* **DATA TO EXAMINE**
Content starts

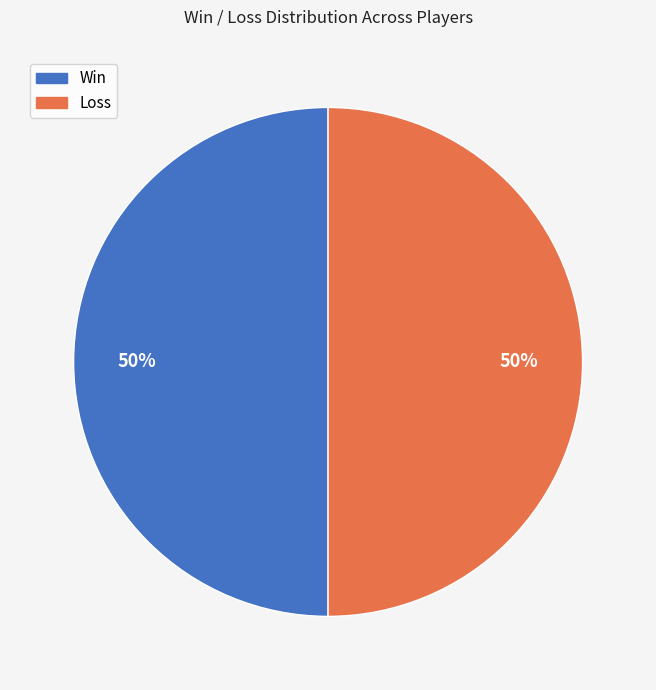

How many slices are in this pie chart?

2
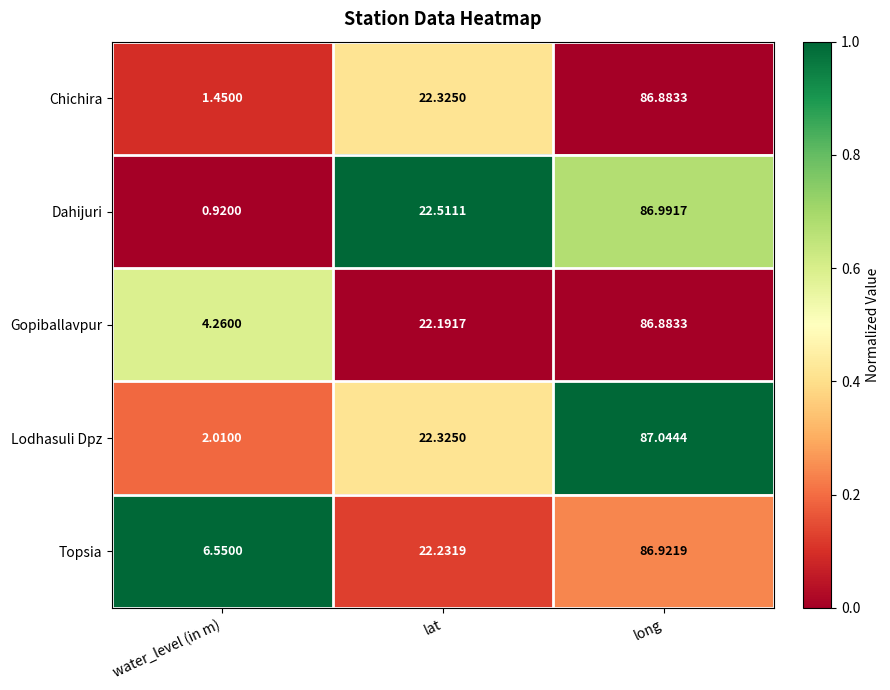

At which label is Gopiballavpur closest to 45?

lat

Content ends
Content starts

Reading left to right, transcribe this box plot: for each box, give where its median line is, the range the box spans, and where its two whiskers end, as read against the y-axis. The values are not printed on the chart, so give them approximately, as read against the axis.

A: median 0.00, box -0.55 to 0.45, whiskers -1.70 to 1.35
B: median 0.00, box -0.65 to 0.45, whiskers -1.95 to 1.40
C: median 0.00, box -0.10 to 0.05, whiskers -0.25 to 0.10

Content ends
Content starts

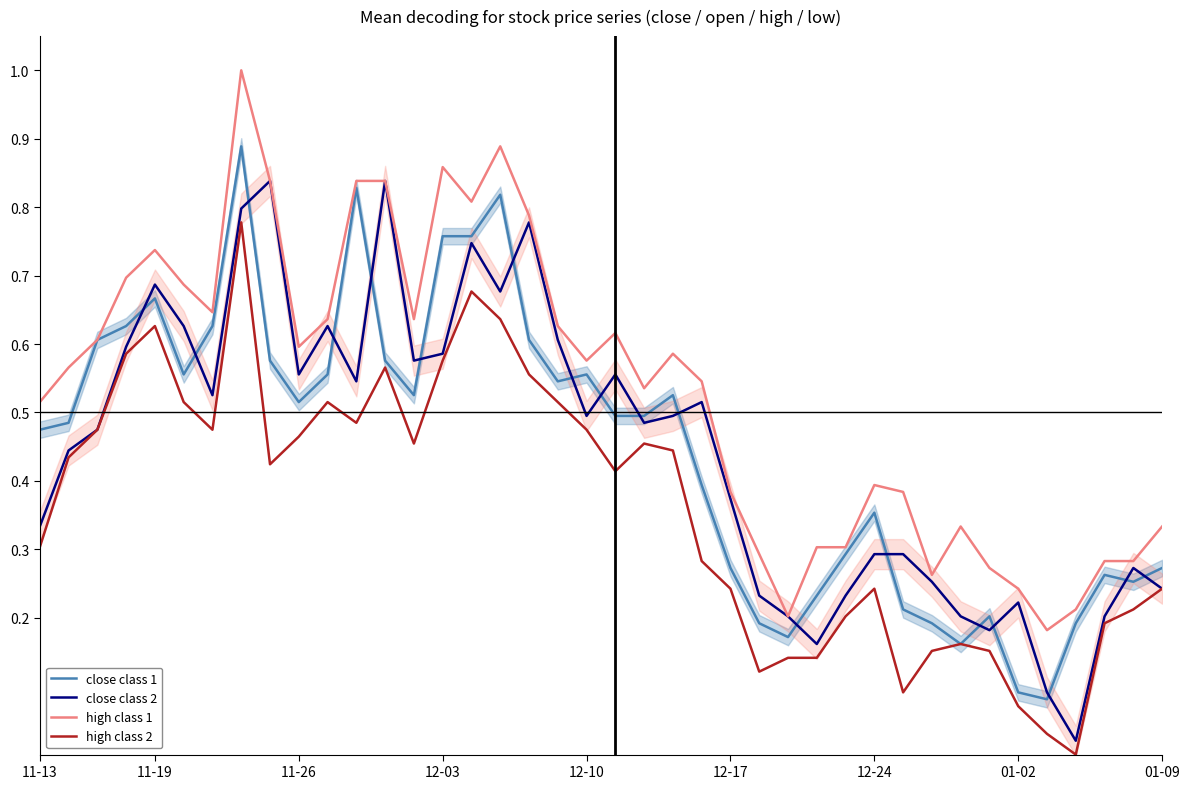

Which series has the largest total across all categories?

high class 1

Content ends

* **PROBLEM TO SOLVE**
Report how many lines of the data above contain the word "median". Give only the number.

* **EXPECTED OUTPUT**
4